How Silver Prices are Determined

Many investors tend to ask themselves, “How are silver prices determined?” As may be obvious, this is a question that defines the fine line between successful and unsuccessful silver investors — and yet, it is a question that is very difficult to truly understand. After all, silver is frequently traded all throughout the day and nice and all over the world, including in the commodity markets of New York, Chicago, Sydney, Shanghai, Hong Kong, Paris, Zurich and London. In fact, the trading of silver has been traced back to the markets within London during the 17th century, and even today, London remains the primary center of the physical trade of silver for the majority of the world.

Of course, one would be remiss not to mention the importance of the COMEX division of the New York Mercantile Exchange with regard to paper contracts trading market for silver. COMEX is what determines the price of silver, or the silver spot price. Many economists and experts in the industry of precious metals estimate that the ratio of physical metals to paper silver contracts is from 1 to anywhere between 100 and 200, with some experts claiming that the ratio could be even significantly higher — about 1 to 500.

What is the purpose of this? A number of investors share a common misconception that when the gold and silver prices fall that there is a significant amount of physical metal floating around in the market lowering the value, but this is just not the case. In fact, it is incredibly possible that there could be a drop in gold and silver prices while there is still a great difficulty of obtaining physical silver.

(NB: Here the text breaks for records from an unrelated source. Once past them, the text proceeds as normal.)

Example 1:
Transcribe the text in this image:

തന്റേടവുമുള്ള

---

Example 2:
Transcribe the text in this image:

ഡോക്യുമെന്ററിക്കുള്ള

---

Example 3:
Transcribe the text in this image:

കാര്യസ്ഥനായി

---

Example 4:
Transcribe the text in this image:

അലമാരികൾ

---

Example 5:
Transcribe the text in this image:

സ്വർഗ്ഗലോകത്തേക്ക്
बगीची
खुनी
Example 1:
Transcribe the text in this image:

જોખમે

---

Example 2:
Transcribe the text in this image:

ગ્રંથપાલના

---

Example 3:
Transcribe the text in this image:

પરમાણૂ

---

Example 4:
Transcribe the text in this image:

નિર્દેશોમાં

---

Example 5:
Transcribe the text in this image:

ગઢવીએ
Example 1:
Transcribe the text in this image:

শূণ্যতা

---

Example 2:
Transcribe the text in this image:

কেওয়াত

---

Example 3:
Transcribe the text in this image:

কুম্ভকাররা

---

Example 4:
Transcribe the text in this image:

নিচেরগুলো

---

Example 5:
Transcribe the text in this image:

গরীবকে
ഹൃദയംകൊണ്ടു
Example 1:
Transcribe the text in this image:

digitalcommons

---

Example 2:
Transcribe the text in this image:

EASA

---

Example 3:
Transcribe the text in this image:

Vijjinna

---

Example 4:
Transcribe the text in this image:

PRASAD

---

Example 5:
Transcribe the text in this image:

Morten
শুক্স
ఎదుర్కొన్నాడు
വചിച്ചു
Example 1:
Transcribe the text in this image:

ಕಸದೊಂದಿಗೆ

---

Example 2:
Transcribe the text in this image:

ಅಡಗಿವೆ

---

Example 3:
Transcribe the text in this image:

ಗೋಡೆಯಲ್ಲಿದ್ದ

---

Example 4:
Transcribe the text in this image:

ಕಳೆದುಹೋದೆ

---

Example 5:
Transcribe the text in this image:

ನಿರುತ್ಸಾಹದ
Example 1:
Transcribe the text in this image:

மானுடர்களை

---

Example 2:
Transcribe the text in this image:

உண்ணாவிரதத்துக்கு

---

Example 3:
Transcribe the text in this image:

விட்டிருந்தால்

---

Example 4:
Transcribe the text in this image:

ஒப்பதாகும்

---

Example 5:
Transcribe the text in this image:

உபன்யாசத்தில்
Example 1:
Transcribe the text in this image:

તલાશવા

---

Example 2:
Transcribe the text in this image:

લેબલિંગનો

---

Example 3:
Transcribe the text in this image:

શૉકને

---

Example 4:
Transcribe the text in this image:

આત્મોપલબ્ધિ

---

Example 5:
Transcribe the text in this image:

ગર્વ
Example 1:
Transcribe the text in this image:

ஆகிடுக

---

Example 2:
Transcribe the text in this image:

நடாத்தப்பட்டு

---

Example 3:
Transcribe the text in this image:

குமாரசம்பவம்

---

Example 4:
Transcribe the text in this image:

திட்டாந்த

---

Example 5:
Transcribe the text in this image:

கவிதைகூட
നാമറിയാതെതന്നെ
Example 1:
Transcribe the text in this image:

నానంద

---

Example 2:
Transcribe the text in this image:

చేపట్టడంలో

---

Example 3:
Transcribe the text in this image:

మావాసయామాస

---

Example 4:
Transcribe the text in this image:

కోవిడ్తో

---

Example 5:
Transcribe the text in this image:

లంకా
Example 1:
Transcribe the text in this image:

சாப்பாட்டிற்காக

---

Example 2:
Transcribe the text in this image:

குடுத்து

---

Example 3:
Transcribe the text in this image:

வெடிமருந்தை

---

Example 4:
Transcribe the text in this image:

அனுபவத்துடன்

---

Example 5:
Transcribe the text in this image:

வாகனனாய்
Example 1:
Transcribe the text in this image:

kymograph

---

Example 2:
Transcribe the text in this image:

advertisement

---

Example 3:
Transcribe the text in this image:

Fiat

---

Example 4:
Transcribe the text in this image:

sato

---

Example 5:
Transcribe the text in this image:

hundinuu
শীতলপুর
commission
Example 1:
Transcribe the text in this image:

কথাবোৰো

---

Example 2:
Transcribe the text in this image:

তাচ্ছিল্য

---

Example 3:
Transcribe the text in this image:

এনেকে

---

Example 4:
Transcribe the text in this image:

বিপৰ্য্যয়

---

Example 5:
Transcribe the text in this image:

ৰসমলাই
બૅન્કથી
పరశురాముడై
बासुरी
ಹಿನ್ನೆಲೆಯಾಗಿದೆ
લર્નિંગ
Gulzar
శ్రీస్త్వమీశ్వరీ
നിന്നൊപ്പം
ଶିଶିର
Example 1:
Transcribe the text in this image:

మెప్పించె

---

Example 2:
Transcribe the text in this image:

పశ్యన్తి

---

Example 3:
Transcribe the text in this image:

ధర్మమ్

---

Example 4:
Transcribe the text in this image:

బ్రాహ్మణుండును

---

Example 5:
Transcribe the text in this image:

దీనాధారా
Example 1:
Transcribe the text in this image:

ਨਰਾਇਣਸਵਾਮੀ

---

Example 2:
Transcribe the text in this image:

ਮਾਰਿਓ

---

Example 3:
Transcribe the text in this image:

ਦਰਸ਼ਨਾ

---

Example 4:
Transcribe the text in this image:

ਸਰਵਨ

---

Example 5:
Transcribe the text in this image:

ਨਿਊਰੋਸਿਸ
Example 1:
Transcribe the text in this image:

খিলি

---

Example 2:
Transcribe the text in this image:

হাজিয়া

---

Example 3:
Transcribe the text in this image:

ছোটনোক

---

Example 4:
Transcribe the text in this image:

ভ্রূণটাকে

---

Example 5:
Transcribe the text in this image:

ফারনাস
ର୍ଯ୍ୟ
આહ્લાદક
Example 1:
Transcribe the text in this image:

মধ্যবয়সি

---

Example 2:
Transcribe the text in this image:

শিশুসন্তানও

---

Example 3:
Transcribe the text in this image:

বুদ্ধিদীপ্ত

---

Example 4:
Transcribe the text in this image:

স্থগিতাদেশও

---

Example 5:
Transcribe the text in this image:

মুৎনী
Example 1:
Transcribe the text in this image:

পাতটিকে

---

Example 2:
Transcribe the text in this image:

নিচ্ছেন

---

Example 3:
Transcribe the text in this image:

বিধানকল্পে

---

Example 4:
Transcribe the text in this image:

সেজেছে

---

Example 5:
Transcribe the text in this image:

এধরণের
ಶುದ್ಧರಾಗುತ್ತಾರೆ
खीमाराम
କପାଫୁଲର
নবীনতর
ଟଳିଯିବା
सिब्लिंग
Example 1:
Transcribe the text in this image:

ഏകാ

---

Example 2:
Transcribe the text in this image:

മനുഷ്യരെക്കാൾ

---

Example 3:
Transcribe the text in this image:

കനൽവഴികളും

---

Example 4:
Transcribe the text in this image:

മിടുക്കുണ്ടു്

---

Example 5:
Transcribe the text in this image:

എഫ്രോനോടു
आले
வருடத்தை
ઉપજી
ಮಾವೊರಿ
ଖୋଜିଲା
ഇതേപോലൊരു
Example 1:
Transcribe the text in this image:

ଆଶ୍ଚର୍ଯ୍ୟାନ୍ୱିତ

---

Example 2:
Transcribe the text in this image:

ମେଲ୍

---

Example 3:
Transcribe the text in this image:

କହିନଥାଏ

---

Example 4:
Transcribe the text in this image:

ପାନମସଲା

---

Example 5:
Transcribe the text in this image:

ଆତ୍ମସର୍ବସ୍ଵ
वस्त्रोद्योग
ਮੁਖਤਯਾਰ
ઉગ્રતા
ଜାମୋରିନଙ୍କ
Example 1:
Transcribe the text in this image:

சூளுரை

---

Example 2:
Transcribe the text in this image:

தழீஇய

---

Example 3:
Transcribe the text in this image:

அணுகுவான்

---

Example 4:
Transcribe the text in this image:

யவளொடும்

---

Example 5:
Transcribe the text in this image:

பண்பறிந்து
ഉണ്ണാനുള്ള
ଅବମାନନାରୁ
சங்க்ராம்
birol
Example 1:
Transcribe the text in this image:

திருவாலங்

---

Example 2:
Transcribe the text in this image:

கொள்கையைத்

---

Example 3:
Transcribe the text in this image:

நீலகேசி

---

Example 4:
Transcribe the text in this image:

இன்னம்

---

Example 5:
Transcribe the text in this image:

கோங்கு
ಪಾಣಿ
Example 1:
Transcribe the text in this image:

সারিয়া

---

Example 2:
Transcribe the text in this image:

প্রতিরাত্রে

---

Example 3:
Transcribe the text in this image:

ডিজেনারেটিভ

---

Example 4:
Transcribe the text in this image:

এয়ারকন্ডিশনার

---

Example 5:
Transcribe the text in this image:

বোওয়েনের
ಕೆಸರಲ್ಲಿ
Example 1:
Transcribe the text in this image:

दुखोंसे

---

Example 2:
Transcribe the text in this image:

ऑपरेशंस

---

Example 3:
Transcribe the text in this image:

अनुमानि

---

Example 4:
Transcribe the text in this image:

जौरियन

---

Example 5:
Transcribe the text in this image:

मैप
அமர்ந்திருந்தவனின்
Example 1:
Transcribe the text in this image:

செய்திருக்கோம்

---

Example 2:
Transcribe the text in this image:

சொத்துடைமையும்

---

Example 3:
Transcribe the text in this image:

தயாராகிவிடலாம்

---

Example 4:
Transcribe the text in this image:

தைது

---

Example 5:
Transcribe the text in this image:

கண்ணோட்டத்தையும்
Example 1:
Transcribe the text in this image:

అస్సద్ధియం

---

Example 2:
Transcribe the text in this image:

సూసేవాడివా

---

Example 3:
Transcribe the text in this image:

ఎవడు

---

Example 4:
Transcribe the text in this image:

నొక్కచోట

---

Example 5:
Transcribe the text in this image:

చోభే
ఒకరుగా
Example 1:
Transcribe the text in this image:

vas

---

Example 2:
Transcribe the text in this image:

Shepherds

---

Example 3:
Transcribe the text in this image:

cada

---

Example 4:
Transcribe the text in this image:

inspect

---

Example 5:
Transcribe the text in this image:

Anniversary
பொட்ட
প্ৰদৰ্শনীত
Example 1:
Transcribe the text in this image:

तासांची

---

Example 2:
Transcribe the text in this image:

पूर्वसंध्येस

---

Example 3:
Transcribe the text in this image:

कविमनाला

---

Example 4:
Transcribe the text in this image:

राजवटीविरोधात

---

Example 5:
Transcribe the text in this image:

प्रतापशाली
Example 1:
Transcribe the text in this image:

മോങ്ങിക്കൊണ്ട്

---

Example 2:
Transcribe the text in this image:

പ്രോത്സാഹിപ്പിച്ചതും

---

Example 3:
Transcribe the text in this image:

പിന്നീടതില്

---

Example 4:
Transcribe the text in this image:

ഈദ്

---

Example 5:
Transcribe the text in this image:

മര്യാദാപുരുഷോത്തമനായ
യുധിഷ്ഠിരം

One such example was back during the recession issue of 2008; at this time, the price of silver dropped to a low $9 an ounce. With this low price, any investor with money to spare was seeking a way to purchase as much physical silver as possible, but it was impossible for most investors to do just that. The reason for this was because paper silver was still being sold while numerous investors were holding their physical metal and hording it, only looking to buy more and not sell.

Exchange Manipulation
The one thing that an investor of silver need to keep in mind is that the exchanges are a major part of the manipulation of the price of silvers. Having said that, investors of silver must also consider that there could be a run on the exchanges. An investor that has a contract for paper silver can request delivery, but the issue is that only 1 percent on average can generally request delivery on a paper contract. It is difficult for the COMEX division to meet the demands of metal should there be a run on the exchanges. This would result in a huge increase in the price of silver due to the rapid exhaustion of the above ground stock of silver.